Cute. But then, lots of viewers agree, so is Martin Lawrence-the guy who plays the guy on “Martin,” the Fox Broadcasting sitcom that ran episode one of the stunt last week. Lawrence also works other turf. He’s a stand-up comic with one of the raunchiest acts around, riffing about “the man-woman thing” everywhere from Radio City Music Hall (he just finished five sold-out gigs) to Home Box Office (as host of HBO’s “Def Comedy Jam”). The other Lawrence, the sitcom star, is strictly Grated. Playing a talk-radio host with a macho mouth but a sweet heart, he’s given Fox its only hit new series this season and one of TV’s top shows among teens. No wonder he’s being hailed-perhaps all too inevitably-as a young Pryor, another Murphy, even the next Arsenio.

Heady stuff for someone who, just a few years ago, was playing a Greenwich Village park for handouts from passersby. But the former class cutup also tore up enough comedy clubs to score some movie parts: a wino-hassling home boy in “Do the Right Thing,” a signifying deejay in “House Party,” a rising comic in “Talkin’ Dirty After Dark” and Eddie Murphy’s randy buddy in “Boomerang.” Timing helped, too. Lawrence is riding the same wave that’s carried a slew of young African-American comedians to TV, including close friends Chris Rock (“Saturday Night Live”) and Tommy Davidson (“In Living Color”). Along the way, though, Lawrence took an implicit shot from Bill Cosby, who complained that shows like “Martin” reinforce the stereotype of young black men as oversexed buffoons. Counters Lawrence: “When I heard that, I thought: ‘Wow, Cosby, you ought to look at where you’d be if no one gave you a chance.’ He should be happy for the young talent. We’re not always going to put out the best message, but we put out what we know about.”

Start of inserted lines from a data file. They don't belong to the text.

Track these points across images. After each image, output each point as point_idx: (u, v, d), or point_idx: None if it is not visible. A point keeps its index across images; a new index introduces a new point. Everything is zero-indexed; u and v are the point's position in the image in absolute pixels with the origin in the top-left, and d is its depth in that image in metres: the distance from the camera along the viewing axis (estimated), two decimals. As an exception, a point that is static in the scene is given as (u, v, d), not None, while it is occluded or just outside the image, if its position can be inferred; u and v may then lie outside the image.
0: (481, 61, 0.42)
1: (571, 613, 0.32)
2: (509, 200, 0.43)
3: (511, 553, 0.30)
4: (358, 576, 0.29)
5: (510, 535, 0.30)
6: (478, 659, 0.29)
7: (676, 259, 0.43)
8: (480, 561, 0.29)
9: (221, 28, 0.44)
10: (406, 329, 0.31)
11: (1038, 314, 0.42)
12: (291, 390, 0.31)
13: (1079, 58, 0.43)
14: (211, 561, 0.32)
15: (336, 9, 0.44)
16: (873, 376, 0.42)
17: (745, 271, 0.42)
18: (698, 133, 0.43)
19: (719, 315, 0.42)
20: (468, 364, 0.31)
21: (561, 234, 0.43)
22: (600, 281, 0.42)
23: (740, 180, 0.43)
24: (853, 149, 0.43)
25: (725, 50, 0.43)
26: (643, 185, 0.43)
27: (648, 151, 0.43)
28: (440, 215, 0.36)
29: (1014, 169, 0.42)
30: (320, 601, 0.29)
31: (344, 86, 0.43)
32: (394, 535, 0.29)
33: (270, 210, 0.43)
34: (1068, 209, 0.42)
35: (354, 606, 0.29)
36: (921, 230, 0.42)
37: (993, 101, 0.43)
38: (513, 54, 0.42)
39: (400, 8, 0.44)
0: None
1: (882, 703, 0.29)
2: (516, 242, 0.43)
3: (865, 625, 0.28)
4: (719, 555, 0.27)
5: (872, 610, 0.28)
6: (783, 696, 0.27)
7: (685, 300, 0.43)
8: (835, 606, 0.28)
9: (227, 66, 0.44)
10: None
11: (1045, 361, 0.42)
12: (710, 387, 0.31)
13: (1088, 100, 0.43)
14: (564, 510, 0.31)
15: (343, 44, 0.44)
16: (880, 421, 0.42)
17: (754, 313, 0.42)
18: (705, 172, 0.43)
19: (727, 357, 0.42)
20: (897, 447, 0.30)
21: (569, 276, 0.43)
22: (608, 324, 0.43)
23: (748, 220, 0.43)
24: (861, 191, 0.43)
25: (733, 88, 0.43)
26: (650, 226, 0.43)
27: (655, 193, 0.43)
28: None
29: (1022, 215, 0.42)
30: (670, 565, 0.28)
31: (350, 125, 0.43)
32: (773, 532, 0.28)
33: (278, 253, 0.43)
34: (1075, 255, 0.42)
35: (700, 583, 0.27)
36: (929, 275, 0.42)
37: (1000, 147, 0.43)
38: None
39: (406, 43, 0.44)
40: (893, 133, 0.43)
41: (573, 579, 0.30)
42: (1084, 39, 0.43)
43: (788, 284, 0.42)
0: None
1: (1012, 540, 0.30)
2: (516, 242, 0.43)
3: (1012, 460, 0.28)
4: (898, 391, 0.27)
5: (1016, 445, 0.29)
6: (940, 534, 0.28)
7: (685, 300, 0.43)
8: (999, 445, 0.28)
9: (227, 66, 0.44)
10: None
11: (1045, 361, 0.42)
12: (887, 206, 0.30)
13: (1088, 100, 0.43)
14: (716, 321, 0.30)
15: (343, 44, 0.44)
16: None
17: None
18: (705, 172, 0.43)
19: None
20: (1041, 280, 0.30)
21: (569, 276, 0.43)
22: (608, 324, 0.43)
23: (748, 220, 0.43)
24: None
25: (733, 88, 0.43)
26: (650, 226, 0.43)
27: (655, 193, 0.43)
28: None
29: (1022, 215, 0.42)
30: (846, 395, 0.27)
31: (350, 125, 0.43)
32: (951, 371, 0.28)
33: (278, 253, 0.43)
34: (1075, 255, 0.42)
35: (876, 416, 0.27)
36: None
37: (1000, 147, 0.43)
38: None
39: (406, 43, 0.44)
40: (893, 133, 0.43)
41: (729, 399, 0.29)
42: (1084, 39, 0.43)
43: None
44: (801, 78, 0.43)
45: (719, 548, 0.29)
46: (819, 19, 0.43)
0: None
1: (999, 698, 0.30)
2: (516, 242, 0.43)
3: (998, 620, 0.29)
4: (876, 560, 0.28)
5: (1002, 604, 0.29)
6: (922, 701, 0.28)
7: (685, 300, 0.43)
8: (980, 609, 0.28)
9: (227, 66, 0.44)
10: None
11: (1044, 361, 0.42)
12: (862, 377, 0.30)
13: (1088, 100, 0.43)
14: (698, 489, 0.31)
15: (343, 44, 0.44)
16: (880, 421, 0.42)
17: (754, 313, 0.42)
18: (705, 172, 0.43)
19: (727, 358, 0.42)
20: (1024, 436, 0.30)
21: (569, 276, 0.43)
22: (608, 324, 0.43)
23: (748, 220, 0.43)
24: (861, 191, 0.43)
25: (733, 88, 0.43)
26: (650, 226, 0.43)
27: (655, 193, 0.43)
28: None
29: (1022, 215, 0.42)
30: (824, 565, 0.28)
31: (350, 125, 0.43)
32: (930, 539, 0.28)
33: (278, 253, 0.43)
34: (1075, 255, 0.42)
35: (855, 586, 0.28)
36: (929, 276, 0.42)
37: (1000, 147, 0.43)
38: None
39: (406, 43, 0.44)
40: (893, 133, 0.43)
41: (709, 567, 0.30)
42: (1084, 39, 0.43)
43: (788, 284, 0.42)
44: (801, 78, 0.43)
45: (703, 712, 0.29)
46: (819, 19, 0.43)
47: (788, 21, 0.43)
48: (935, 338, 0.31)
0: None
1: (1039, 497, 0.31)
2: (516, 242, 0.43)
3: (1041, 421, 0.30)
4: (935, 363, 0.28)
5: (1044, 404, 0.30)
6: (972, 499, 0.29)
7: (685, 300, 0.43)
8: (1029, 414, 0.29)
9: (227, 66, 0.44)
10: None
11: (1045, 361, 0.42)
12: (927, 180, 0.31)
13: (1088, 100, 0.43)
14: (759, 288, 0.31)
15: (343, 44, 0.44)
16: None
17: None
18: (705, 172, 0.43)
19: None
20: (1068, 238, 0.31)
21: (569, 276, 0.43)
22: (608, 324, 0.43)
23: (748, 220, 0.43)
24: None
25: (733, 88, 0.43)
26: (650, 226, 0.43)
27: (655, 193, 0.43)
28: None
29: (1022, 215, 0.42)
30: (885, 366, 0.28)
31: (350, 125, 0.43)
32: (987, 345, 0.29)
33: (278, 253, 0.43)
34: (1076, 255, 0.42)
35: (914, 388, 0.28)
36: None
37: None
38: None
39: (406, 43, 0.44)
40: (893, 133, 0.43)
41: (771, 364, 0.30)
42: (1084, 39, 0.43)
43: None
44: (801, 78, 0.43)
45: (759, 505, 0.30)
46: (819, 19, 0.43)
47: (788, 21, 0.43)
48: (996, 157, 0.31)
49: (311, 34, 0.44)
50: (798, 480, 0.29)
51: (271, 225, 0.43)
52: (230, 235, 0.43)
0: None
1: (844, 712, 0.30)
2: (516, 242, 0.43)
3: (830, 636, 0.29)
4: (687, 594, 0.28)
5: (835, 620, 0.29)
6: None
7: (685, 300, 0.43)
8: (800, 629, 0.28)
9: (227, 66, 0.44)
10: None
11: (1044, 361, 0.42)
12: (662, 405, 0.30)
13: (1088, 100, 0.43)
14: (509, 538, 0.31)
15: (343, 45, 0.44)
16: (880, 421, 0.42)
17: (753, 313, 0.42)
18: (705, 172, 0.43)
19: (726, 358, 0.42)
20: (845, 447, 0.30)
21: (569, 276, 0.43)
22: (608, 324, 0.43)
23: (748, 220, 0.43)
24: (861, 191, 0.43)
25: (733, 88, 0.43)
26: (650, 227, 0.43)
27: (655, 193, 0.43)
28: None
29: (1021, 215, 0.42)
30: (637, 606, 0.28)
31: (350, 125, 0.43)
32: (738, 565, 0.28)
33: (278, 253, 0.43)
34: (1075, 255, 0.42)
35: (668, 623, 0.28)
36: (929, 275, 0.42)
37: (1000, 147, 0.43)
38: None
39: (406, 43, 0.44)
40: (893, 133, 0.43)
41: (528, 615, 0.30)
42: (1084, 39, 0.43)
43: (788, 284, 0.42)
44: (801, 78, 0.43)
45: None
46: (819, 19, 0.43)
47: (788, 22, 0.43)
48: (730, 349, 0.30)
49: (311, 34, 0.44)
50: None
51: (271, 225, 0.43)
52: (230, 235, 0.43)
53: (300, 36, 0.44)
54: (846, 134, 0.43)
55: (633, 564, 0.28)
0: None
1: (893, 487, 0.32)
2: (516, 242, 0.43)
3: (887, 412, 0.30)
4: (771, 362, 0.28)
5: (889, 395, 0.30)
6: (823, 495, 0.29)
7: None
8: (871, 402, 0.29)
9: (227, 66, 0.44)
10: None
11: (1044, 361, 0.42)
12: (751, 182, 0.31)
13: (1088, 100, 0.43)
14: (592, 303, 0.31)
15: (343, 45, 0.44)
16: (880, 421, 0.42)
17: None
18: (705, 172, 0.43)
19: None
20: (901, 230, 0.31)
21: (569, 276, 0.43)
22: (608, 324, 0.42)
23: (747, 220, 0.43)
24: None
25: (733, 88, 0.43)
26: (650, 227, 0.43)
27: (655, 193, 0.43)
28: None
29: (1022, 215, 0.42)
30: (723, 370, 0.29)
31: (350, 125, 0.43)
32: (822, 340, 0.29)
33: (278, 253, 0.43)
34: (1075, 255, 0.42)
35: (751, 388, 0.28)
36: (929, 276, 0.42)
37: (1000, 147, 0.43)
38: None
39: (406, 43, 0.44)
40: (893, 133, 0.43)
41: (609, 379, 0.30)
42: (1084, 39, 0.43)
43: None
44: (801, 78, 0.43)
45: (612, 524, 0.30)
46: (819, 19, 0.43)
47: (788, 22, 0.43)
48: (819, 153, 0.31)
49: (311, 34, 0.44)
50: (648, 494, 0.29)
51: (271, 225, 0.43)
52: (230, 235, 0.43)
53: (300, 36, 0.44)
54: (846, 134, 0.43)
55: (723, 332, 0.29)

That, of course, hardly rebuts the Cos’s charge. Still, the message of “Martin”-and what probably accounts for its huge teen following-is engagingly unique. The show’s leading man poignantly struggles to be just that: the man. That sometimes works around Martin’s doofus corner cronies, but never with his girlfriend (Tisha Campbell), who’s smart enough to see through his macho bluster and loving enough to nail him for it: “You’re not in third grade anymore. You’re in a relationship.” In Lawrence’s words, “They’re a real young black couple.” What sitcom has ever shown us that? However Fox’s phone poll comes out, “Martin”-and Martin-are already winners.